§ WHAT THE TASK REQUIRES: When a line of the entries contains the word "circle", report that line.

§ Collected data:
────────────────────────────────────────
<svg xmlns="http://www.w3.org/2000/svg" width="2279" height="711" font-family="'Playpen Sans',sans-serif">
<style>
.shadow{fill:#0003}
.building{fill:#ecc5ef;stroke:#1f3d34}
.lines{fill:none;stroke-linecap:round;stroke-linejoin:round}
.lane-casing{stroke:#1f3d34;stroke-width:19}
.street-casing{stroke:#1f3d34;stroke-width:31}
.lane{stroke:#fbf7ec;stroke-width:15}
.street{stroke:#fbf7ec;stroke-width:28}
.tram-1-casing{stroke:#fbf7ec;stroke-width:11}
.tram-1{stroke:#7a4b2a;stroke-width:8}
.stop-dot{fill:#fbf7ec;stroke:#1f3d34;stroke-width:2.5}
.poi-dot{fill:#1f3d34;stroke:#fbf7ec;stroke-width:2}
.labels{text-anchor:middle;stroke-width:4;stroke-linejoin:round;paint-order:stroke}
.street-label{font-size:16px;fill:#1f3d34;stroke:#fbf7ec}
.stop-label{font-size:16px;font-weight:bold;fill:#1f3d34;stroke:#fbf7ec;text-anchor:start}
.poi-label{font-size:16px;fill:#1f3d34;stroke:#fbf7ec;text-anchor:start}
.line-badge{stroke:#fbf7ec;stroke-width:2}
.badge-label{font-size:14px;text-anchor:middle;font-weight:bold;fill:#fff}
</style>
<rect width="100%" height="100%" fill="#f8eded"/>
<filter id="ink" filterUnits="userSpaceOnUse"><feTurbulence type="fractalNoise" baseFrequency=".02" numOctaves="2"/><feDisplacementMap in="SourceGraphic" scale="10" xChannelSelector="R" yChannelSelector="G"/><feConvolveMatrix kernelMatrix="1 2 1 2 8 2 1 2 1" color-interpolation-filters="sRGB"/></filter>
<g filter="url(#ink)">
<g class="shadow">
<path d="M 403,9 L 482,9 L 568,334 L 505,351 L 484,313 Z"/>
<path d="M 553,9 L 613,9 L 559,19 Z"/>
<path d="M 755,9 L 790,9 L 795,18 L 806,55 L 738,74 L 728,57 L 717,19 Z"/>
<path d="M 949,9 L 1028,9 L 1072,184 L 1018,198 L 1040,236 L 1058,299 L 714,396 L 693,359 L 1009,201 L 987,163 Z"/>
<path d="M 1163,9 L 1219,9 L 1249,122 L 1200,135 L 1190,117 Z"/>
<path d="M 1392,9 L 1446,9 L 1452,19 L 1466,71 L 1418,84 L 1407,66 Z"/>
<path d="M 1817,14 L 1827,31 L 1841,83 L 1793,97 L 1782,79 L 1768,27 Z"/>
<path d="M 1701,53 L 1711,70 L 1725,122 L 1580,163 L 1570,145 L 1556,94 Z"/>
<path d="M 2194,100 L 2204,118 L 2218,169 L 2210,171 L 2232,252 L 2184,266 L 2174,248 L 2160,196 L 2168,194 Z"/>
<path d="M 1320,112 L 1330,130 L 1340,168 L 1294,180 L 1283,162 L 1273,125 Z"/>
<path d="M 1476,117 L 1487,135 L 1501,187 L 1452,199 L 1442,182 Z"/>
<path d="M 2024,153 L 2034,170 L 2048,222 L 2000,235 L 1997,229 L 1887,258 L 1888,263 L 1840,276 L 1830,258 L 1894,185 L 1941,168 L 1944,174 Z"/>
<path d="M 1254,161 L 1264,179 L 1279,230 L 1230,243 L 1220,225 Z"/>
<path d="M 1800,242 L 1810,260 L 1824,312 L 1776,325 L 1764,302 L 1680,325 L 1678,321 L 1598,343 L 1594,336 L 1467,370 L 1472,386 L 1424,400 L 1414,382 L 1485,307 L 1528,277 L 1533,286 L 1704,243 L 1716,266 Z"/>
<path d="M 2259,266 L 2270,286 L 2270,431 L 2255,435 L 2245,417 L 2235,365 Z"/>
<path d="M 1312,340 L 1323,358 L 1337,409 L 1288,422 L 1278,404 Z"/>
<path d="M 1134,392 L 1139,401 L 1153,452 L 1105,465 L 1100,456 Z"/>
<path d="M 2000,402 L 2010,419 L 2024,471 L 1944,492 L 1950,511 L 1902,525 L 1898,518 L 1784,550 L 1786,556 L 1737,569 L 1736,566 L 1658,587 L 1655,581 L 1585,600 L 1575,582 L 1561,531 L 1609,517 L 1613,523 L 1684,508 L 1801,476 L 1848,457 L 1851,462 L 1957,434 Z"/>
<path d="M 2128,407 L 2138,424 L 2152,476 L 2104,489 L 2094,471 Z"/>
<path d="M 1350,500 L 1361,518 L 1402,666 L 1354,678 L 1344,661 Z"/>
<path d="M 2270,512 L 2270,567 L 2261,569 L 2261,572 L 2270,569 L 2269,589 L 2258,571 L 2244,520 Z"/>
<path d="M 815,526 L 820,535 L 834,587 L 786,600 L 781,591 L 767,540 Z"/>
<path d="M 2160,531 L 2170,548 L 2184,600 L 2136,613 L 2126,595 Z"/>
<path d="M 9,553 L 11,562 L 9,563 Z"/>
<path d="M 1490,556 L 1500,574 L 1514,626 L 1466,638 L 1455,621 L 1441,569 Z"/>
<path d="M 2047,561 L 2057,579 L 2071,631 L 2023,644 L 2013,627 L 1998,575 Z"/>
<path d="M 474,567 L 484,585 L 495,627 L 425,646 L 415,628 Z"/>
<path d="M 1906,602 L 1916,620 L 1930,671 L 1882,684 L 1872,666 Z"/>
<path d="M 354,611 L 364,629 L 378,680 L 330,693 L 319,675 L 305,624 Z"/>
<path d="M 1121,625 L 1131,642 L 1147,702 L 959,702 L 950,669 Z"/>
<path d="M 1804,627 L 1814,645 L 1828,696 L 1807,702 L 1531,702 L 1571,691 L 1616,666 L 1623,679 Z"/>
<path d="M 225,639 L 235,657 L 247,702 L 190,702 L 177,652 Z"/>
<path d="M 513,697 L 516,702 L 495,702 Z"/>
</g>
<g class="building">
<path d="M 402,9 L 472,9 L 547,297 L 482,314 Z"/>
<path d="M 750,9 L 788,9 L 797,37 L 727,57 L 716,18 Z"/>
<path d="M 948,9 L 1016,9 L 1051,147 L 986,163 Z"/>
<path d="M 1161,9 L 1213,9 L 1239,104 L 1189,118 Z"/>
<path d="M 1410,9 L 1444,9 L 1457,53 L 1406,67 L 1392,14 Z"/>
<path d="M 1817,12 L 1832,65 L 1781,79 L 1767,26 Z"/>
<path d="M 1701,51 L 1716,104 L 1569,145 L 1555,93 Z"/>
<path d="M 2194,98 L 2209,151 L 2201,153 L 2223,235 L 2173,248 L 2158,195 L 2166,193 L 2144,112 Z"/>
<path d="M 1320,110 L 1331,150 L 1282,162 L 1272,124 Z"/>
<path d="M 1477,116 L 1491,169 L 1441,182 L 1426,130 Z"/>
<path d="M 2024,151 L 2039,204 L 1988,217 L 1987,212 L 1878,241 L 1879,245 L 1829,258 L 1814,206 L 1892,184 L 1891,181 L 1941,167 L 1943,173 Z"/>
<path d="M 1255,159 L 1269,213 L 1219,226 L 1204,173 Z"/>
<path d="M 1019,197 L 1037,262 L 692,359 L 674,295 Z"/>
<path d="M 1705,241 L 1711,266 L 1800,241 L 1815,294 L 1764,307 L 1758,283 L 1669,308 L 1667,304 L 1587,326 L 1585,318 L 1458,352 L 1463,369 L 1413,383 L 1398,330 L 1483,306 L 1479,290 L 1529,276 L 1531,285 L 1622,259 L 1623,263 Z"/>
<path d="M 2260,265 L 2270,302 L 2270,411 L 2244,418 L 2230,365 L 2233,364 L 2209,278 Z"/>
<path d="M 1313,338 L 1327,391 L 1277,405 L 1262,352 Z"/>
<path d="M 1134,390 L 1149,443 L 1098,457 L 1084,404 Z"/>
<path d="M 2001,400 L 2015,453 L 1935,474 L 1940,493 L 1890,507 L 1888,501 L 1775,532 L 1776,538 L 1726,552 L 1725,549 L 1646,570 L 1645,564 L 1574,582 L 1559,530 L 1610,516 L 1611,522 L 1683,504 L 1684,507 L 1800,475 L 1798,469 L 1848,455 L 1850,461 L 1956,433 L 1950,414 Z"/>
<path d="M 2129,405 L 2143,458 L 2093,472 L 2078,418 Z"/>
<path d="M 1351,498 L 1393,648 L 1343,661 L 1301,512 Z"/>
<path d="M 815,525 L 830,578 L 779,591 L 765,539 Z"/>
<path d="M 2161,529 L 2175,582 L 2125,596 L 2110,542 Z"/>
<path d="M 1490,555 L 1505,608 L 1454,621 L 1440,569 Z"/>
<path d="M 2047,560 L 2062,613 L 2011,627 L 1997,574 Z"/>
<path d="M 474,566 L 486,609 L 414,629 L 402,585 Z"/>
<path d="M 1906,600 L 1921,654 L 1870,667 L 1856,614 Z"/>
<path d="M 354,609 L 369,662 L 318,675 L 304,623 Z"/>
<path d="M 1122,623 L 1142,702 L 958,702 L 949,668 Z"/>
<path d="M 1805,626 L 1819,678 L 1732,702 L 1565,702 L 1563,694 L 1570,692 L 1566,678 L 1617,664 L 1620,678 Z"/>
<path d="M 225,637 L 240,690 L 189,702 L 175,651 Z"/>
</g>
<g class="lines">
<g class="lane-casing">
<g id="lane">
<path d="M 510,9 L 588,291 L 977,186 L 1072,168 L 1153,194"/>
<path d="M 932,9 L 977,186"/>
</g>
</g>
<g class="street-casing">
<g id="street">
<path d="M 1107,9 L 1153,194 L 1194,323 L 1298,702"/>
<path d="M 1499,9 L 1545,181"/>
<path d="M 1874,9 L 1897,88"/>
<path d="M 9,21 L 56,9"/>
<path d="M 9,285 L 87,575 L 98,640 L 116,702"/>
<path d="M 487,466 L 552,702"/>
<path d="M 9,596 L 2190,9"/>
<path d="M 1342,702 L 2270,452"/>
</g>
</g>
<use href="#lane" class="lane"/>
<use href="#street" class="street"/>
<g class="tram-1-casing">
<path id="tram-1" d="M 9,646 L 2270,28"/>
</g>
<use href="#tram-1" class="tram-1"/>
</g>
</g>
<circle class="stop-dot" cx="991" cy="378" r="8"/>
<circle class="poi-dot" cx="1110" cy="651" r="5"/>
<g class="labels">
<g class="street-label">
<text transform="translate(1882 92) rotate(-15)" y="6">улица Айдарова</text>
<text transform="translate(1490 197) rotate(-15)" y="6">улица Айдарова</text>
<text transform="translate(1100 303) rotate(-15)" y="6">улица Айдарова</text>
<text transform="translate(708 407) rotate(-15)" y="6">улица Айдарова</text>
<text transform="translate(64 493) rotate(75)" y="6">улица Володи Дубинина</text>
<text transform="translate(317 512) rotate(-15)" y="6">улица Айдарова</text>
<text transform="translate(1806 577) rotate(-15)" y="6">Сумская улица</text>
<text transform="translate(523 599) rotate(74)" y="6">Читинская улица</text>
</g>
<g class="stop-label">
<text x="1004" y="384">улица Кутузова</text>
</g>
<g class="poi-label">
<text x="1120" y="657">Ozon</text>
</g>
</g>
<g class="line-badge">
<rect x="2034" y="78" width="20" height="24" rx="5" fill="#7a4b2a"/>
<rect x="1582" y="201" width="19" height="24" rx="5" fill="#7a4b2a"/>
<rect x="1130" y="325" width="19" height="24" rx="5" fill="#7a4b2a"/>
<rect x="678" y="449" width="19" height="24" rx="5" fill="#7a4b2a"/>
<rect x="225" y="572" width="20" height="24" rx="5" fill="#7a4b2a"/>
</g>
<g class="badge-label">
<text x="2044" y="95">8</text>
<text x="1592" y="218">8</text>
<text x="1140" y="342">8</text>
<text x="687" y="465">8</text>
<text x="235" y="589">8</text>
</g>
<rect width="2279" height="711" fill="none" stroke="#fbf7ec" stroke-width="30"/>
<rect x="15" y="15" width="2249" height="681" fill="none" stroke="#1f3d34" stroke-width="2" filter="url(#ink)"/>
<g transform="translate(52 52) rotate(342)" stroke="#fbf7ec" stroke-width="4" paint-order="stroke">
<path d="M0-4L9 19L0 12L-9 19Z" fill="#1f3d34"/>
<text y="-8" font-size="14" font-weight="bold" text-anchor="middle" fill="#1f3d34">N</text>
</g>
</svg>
────────────────────────────────────────
§ ANSWER BOX:
<circle class="stop-dot" cx="991" cy="378" r="8"/>
<circle class="poi-dot" cx="1110" cy="651" r="5"/>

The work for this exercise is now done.